The sudden restriction of the education system to eliminate for-profit extra-curricular coaching providers like New Oriental Education rocked not just the industry, but also Western observers. It appeared to come out of nowhere.
It had been foreshadowed in policy papers in May. The extent of the move may have been a surprise, but the move itself was not.
There are several principles underpinning this move, and it is through these lenses that we can view this and other policy adjustments.
The first principle is equality of access to services. The expensive coaching industry delivered an advantage for those sitting the gaokao (the National College Entrance Examination, a standardised college entrance exam held annually in mainland China).
It is an advantage that depended on wealth, and it is an advantage that served impoverished families.
The second principle in the education sector was the importance of education as a path out of poverty.

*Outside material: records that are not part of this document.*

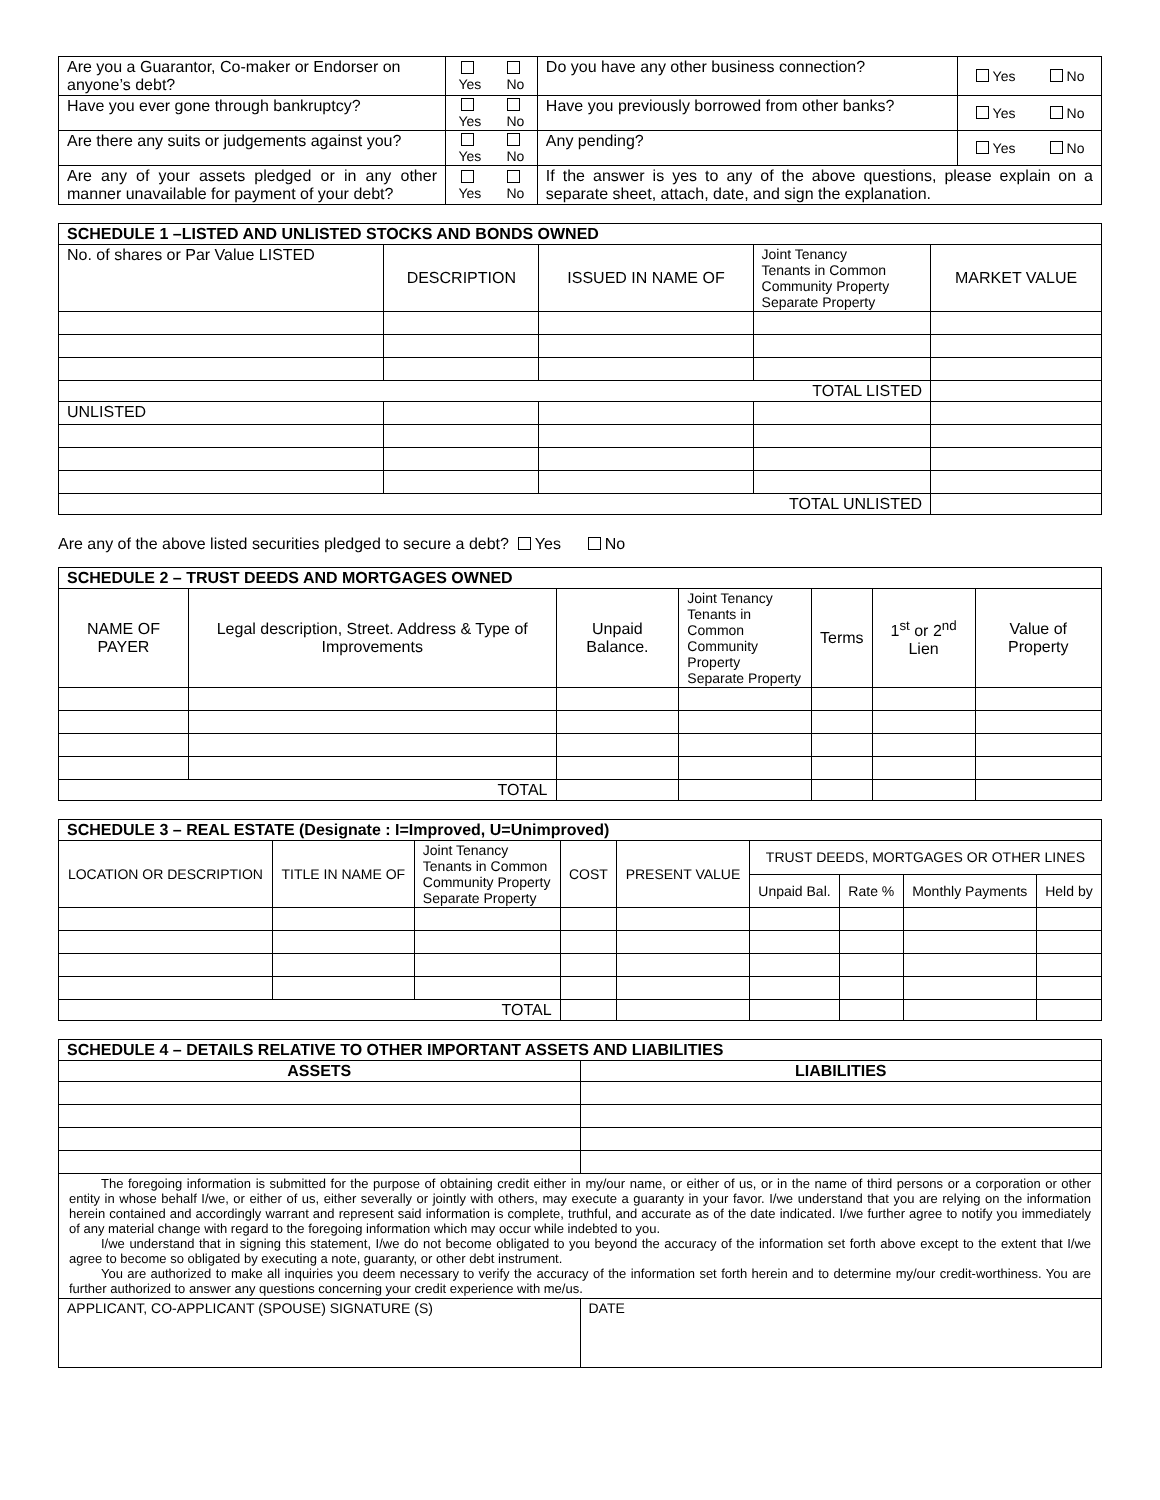| Are you a Guarantor, Co-maker or Endorser on anyone’s debt? | Yes | No | Do you have any other business connection? | Yes | No |
| Have you ever gone through bankruptcy? | Yes | No | Have you previously borrowed from other banks? | Yes | No |
| Are there any suits or judgements against you? | Yes | No | Any pending? | Yes | No |
| Are any of your assets pledged or in any other manner unavailable for payment of your debt? | Yes | No | If the answer is yes to any of the above questions, please explain on a separate sheet, attach, date, and sign the explanation. | | |
| SCHEDULE 1 –LISTED AND UNLISTED STOCKS AND BONDS OWNED | | | | |
| --- | --- | --- | --- | --- |
| No. of shares or Par Value LISTED | DESCRIPTION | ISSUED IN NAME OF | Joint Tenancy Tenants in Common Community Property Separate Property | MARKET VALUE |
| TOTAL LISTED | | | | |
| UNLISTED | | | | |
| TOTAL UNLISTED | | | | |
Are any of the above listed securities pledged to secure a debt? Yes No
| SCHEDULE 2 – TRUST DEEDS AND MORTGAGES OWNED | | | | | | |
| --- | --- | --- | --- | --- | --- | --- |
| NAME OF PAYER | Legal description, Street. Address & Type of Improvements | Unpaid Balance. | Joint Tenancy Tenants in Common Community Property Separate Property | Terms | 1<sup>st</sup> or 2<sup>nd</sup> Lien | Value of Property |
| TOTAL | | | | | | |
| SCHEDULE 3 – REAL ESTATE (Designate : I=Improved, U=Unimproved) | | | | | | | | |
| --- | --- | --- | --- | --- | --- | --- | --- | --- |
| LOCATION OR DESCRIPTION | TITLE IN NAME OF | Joint Tenancy Tenants in Common Community Property Separate Property | COST | PRESENT VALUE | TRUST DEEDS, MORTGAGES OR OTHER LINES | | | |
| | | | | | Unpaid Bal. | Rate % | Monthly Payments | Held by |
| TOTAL | | | | | | | | |
| SCHEDULE 4 – DETAILS RELATIVE TO OTHER IMPORTANT ASSETS AND LIABILITIES | |
| --- | --- |
| ASSETS | LIABILITIES |
| The foregoing information is submitted for the purpose of obtaining credit either in my/our name, or either of us, or in the name of third persons or a corporation or other entity in whose behalf I/we, or either of us, either severally or jointly with others, may execute a guaranty in your favor. I/we understand that you are relying on the information herein contained and accordingly warrant and represent said information is complete, truthful, and accurate as of the date indicated. I/we further agree to notify you immediately of any material change with regard to the foregoing information which may occur while indebted to you. I/we understand that in signing this statement, I/we do not become obligated to you beyond the accuracy of the information set forth above except to the extent that I/we agree to become so obligated by executing a note, guaranty, or other debt instrument. You are authorized to make all inquiries you deem necessary to verify the accuracy of the information set forth herein and to determine my/our credit-worthiness. You are further authorized to answer any questions concerning your credit experience with me/us. | |
| APPLICANT, CO-APPLICANT (SPOUSE) SIGNATURE (S) | DATE |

The old system of imperial examinations meant many individuals of low social status were able to rise to political prominence through success. Education is a foundation and Confucian principle and education are prized in China and Asia as a means of escaping poverty.
Expect to see this equality of access principle rolled out amongst other service industries, including health and aged care. The same applies to the attacks on the investment darlings of the West, the hi-tech industry. We will consider these next week.

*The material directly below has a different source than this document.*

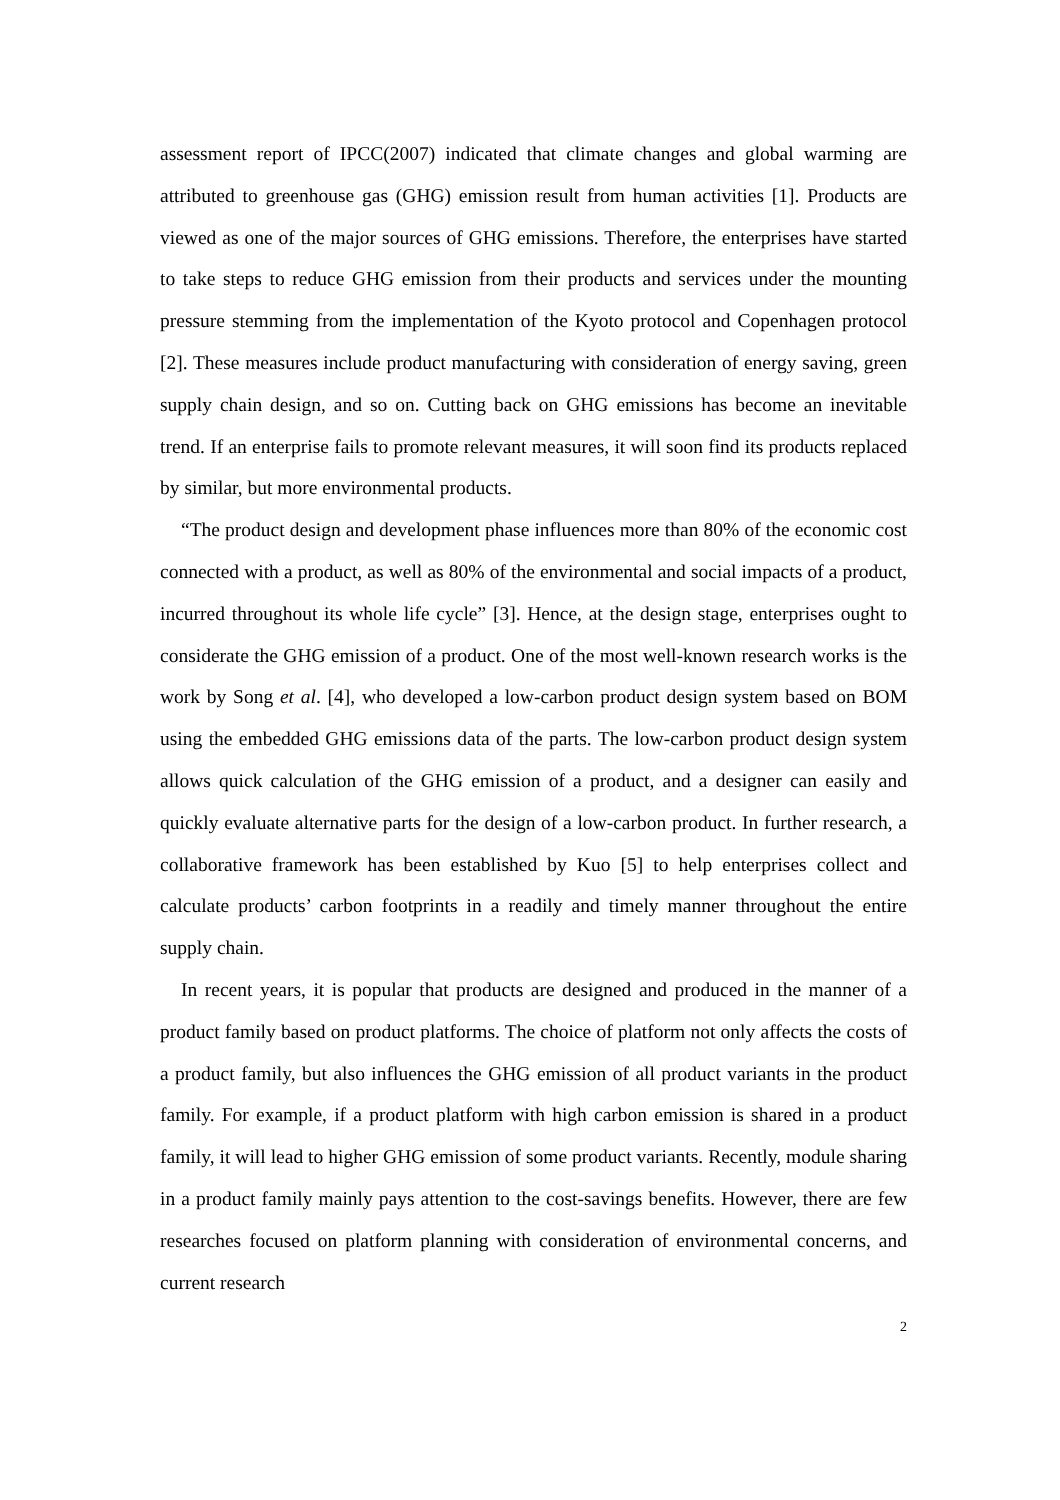assessment report of IPCC(2007) indicated that climate changes and global warming are attributed to greenhouse gas (GHG) emission result from human activities [1]. Products are viewed as one of the major sources of GHG emissions. Therefore, the enterprises have started to take steps to reduce GHG emission from their products and services under the mounting pressure stemming from the implementation of the Kyoto protocol and Copenhagen protocol [2]. These measures include product manufacturing with consideration of energy saving, green supply chain design, and so on. Cutting back on GHG emissions has become an inevitable trend. If an enterprise fails to promote relevant measures, it will soon find its products replaced by similar, but more environmental products.
“The product design and development phase influences more than 80% of the economic cost connected with a product, as well as 80% of the environmental and social impacts of a product, incurred throughout its whole life cycle” [3]. Hence, at the design stage, enterprises ought to considerate the GHG emission of a product. One of the most well-known research works is the work by Song et al. [4], who developed a low-carbon product design system based on BOM using the embedded GHG emissions data of the parts. The low-carbon product design system allows quick calculation of the GHG emission of a product, and a designer can easily and quickly evaluate alternative parts for the design of a low-carbon product. In further research, a collaborative framework has been established by Kuo [5] to help enterprises collect and calculate products’ carbon footprints in a readily and timely manner throughout the entire supply chain.
In recent years, it is popular that products are designed and produced in the manner of a product family based on product platforms. The choice of platform not only affects the costs of a product family, but also influences the GHG emission of all product variants in the product family. For example, if a product platform with high carbon emission is shared in a product family, it will lead to higher GHG emission of some product variants. Recently, module sharing in a product family mainly pays attention to the cost-savings benefits. However, there are few researches focused on platform planning with consideration of environmental concerns, and current research
2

Technical outlook for the Shanghai market
After every fast rise there comes a fall and the Shanghai Index is no exception to this rule. The rapid index breakout reached the previous peak highs near 3,720 and then pulled back. The pull-back is no surprise because this is the normal behaviour of a rally breakout.
The key question for traders and investors is to determine how far the retreat will fall before it finds a support level. If the rally is to turn into a sustainable uptrend then the support level must hold and act as a base for a new, and perhaps less powerful, rally.

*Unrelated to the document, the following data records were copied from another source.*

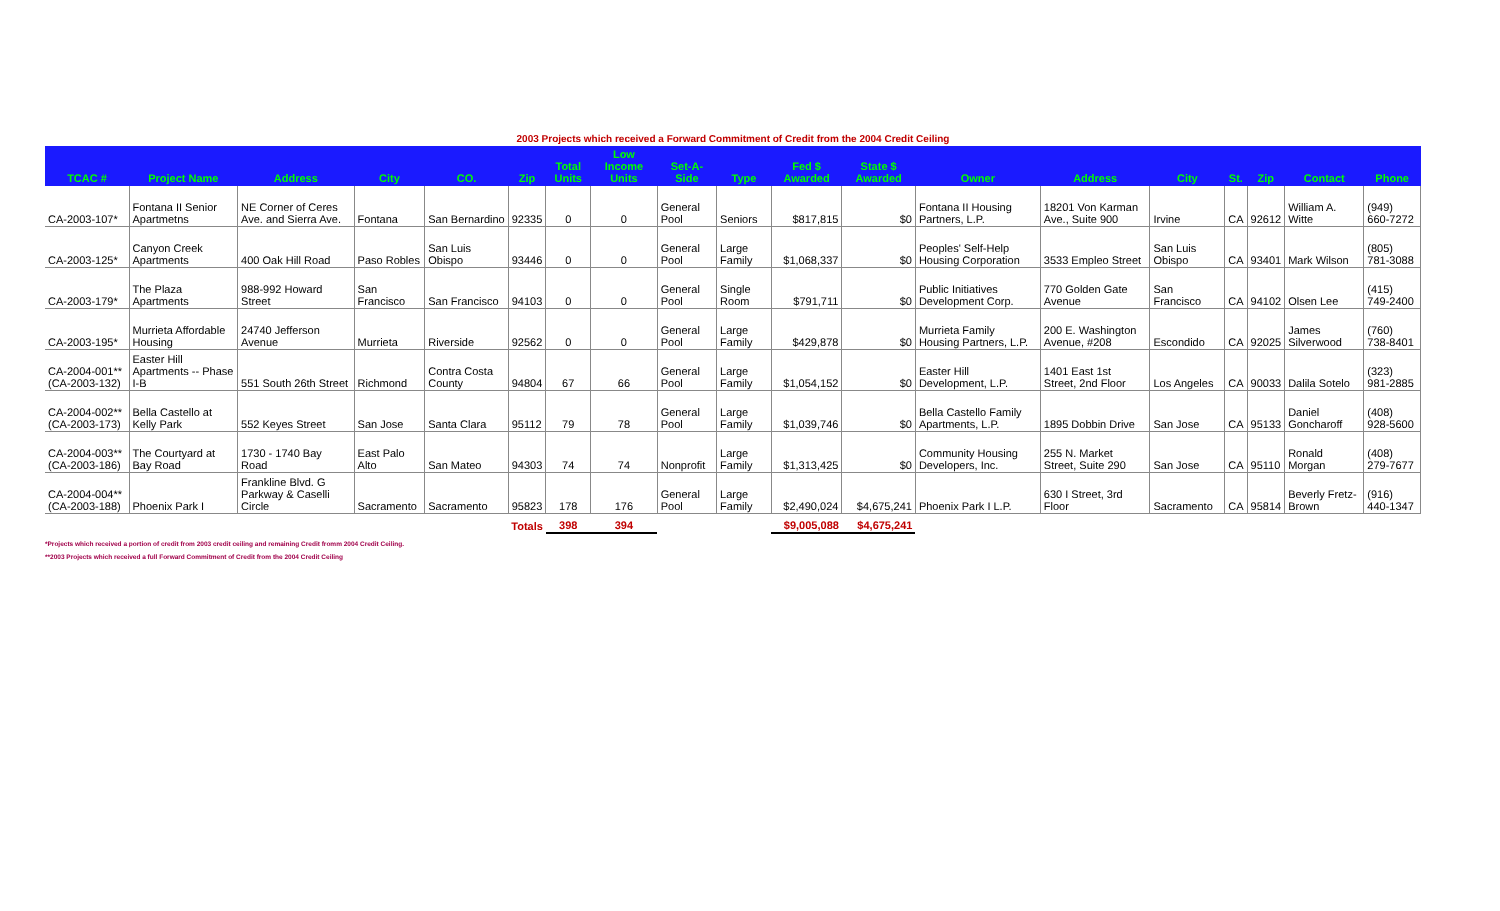2003 Projects which received a Forward Commitment of Credit from the 2004 Credit Ceiling
| TCAC # | Project Name | Address | City | CO. | Zip | Total Units | Low Income Units | Set-A-Side | Type | Fed $ Awarded | State $ Awarded | Owner | Address | City | St. | Zip | Contact | Phone |
| --- | --- | --- | --- | --- | --- | --- | --- | --- | --- | --- | --- | --- | --- | --- | --- | --- | --- | --- |
| CA-2003-107* | Fontana II Senior Apartmetns | NE Corner of Ceres Ave. and Sierra Ave. | Fontana | San Bernardino | 92335 | 0 | 0 | General Pool | Seniors | $817,815 | $0 | Fontana II Housing Partners, L.P. | 18201 Von Karman Ave., Suite 900 | Irvine | CA | 92612 | William A. Witte | (949) 660-7272 |
| CA-2003-125* | Canyon Creek Apartments | 400 Oak Hill Road | Paso Robles | San Luis Obispo | 93446 | 0 | 0 | General Pool | Large Family | $1,068,337 | $0 | Peoples' Self-Help Housing Corporation | 3533 Empleo Street | San Luis Obispo | CA | 93401 | Mark Wilson | (805) 781-3088 |
| CA-2003-179* | The Plaza Apartments | 988-992 Howard Street | San Francisco | San Francisco | 94103 | 0 | 0 | General Pool | Single Room | $791,711 | $0 | Public Initiatives Development Corp. | 770 Golden Gate Avenue | San Francisco | CA | 94102 | Olsen Lee | (415) 749-2400 |
| CA-2003-195* | Murrieta Affordable Housing | 24740 Jefferson Avenue | Murrieta | Riverside | 92562 | 0 | 0 | General Pool | Large Family | $429,878 | $0 | Murrieta Family Housing Partners, L.P. | 200 E. Washington Avenue, #208 | Escondido | CA | 92025 | James Silverwood | (760) 738-8401 |
| CA-2004-001** (CA-2003-132) | Easter Hill Apartments -- Phase I-B | 551 South 26th Street | Richmond | Contra Costa County | 94804 | 67 | 66 | General Pool | Large Family | $1,054,152 | $0 | Easter Hill Development, L.P. | 1401 East 1st Street, 2nd Floor | Los Angeles | CA | 90033 | Dalila Sotelo | (323) 981-2885 |
| CA-2004-002** (CA-2003-173) | Bella Castello at Kelly Park | 552 Keyes Street | San Jose | Santa Clara | 95112 | 79 | 78 | General Pool | Large Family | $1,039,746 | $0 | Bella Castello Family Apartments, L.P. | 1895 Dobbin Drive | San Jose | CA | 95133 | Daniel Goncharoff | (408) 928-5600 |
| CA-2004-003** (CA-2003-186) | The Courtyard at Bay Road | 1730 - 1740 Bay Road | East Palo Alto | San Mateo | 94303 | 74 | 74 | Nonprofit | Large Family | $1,313,425 | $0 | Community Housing Developers, Inc. | 255 N. Market Street, Suite 290 | San Jose | CA | 95110 | Ronald Morgan | (408) 279-7677 |
| CA-2004-004** (CA-2003-188) | Phoenix Park I | Frankline Blvd. G Parkway & Caselli Circle | Sacramento | Sacramento | 95823 | 178 | 176 | General Pool | Large Family | $2,490,024 | $4,675,241 | Phoenix Park I L.P. | 630 I Street, 3rd Floor | Sacramento | CA | 95814 | Beverly Fretz-Brown | (916) 440-1347 |
| | | | | Totals | | 398 | 394 | | | $9,005,088 | $4,675,241 | | | | | | | |
*Projects which received a portion of credit from 2003 credit ceiling and remaining Credit fromm 2004 Credit Ceiling.
**2003 Projects which received a full Forward Commitment of Credit from the 2004 Credit Ceiling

It is this combination of retreat and rebound that provides the anchor point for the new and more stable uptrend line.
There are four support features in the Shanghai index chart.
The first is the value of trendline C. This trendline defines the fast-moving rally. This is the least powerful of the support features because it does not include any significant retreat and rebound features. It is a rally trend line.
Still, it does match the value of the second and more important support feature which is the value of the lower edge of the short-term group of averages in the Guppy Multiple Moving Average (GMMA) indicator. Currently the value of trend line C and the value of the 15-day exponential moving average (EMA) are around the same.
This combines two support features: One weak and one stronger to make these more significant. However, both are essential support features in a rally environment rather than in a sustainable trend.
For the potential longer-term trend, we look at the role played by the long-term uptrend line A. This is the third support feature. This has variously acted as a support and a resistance feature. It has been tested many timers so there is a high expectation that it will again act as a strong support feature. The current value is near 3,590.
A fall below trend line C and the lower edge of the short term GMMA will find support near 3,590. This support is further buttressed by the fourth support feature.
The horizontal resistance line has acted as a long-term resistance feature of the Shanghai Index. It is the upper limit of a long-term sideways trading band with a value near 3,580. This places it very near to the value of uptrend line A.
This suggests these two support features will offer a strong pause and rebound point for any major retreat in the market.